*** Opening LISTED ENTRIES ***

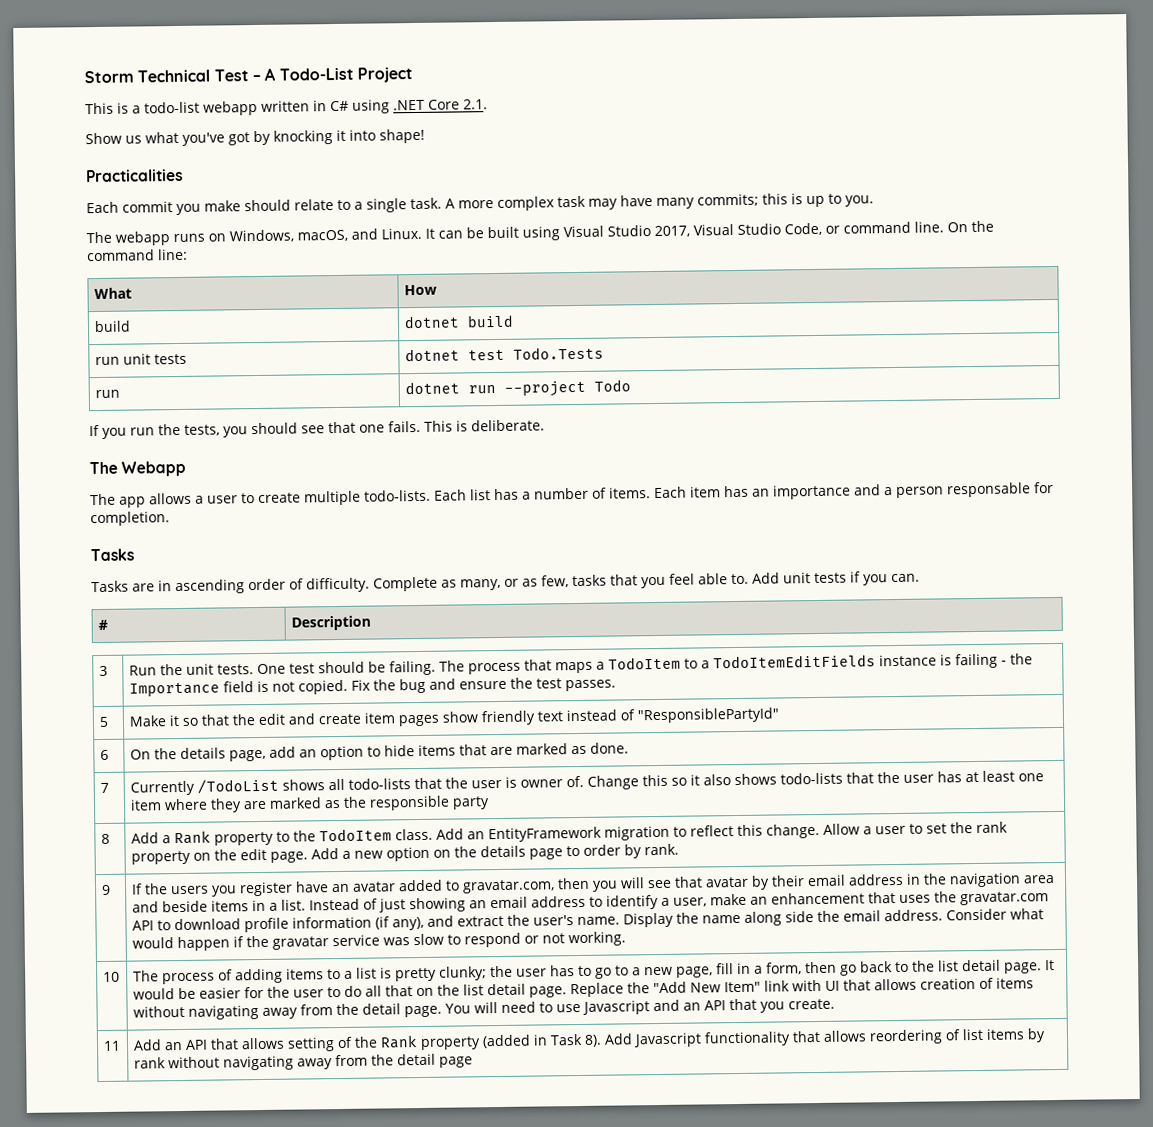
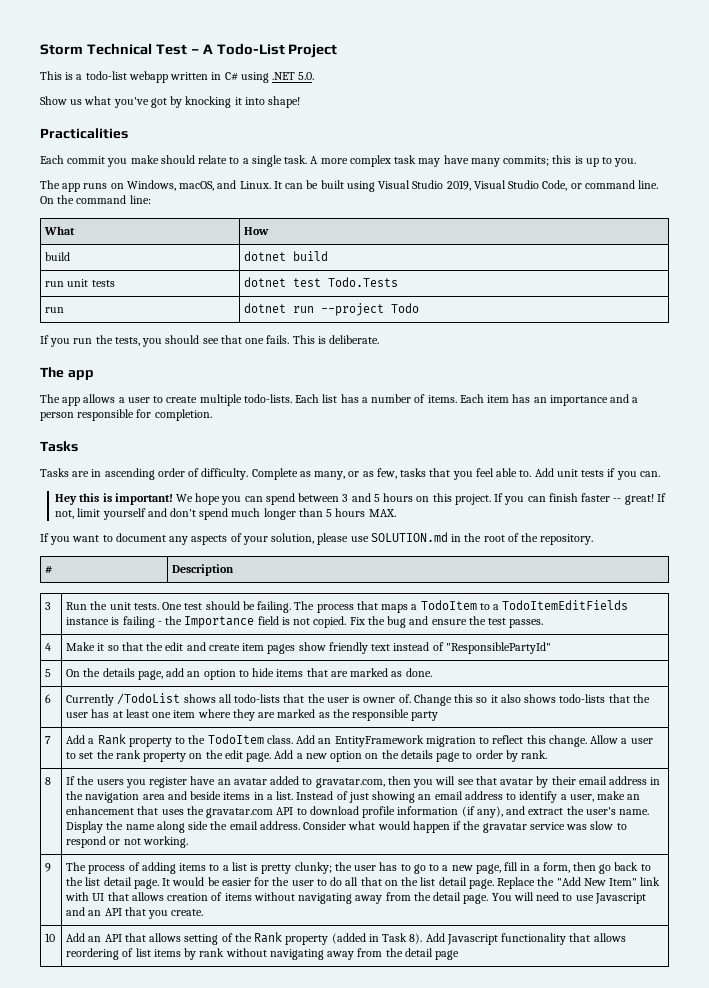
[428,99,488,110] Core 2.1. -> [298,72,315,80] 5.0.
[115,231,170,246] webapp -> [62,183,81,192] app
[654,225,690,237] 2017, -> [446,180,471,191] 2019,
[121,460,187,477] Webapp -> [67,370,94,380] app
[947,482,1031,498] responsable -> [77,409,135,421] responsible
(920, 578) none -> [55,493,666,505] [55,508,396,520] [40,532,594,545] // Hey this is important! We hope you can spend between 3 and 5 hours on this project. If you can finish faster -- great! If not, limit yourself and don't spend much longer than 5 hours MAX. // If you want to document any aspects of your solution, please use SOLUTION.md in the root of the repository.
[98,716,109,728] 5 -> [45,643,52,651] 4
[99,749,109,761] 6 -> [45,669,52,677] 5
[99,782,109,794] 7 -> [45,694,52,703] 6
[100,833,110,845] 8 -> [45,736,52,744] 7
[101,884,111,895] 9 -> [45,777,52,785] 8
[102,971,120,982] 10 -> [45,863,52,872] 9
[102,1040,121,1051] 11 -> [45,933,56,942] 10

*** Closing LISTED ENTRIES ***
*** Opening LISTED ENTRIES ***

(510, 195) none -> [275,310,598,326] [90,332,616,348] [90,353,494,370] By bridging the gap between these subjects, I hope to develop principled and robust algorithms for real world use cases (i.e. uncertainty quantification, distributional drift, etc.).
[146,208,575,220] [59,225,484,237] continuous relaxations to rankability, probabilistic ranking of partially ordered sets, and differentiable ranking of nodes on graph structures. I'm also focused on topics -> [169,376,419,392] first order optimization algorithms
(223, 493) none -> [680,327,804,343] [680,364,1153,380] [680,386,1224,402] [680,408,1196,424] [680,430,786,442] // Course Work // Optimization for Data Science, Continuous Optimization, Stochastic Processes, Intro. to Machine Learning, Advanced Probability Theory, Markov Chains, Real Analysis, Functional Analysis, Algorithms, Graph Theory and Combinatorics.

*** Closing LISTED ENTRIES ***

The lines to return are those with the string "none" in them; copy each from the entries above.

**SOLVED EXERCISE:**
(920, 578) none -> [55,493,666,505] [55,508,396,520] [40,532,594,545] // Hey this is important! We hope you can spend between 3 and 5 hours on this project. If you can finish faster -- great! If not, limit yourself and don't spend much longer than 5 hours MAX. // If you want to document any aspects of your solution, please use SOLUTION.md in the root of the repository.
(510, 195) none -> [275,310,598,326] [90,332,616,348] [90,353,494,370] By bridging the gap between these subjects, I hope to develop principled and robust algorithms for real world use cases (i.e. uncertainty quantification, distributional drift, etc.).
(223, 493) none -> [680,327,804,343] [680,364,1153,380] [680,386,1224,402] [680,408,1196,424] [680,430,786,442] // Course Work // Optimization for Data Science, Continuous Optimization, Stochastic Processes, Intro. to Machine Learning, Advanced Probability Theory, Markov Chains, Real Analysis, Functional Analysis, Algorithms, Graph Theory and Combinatorics.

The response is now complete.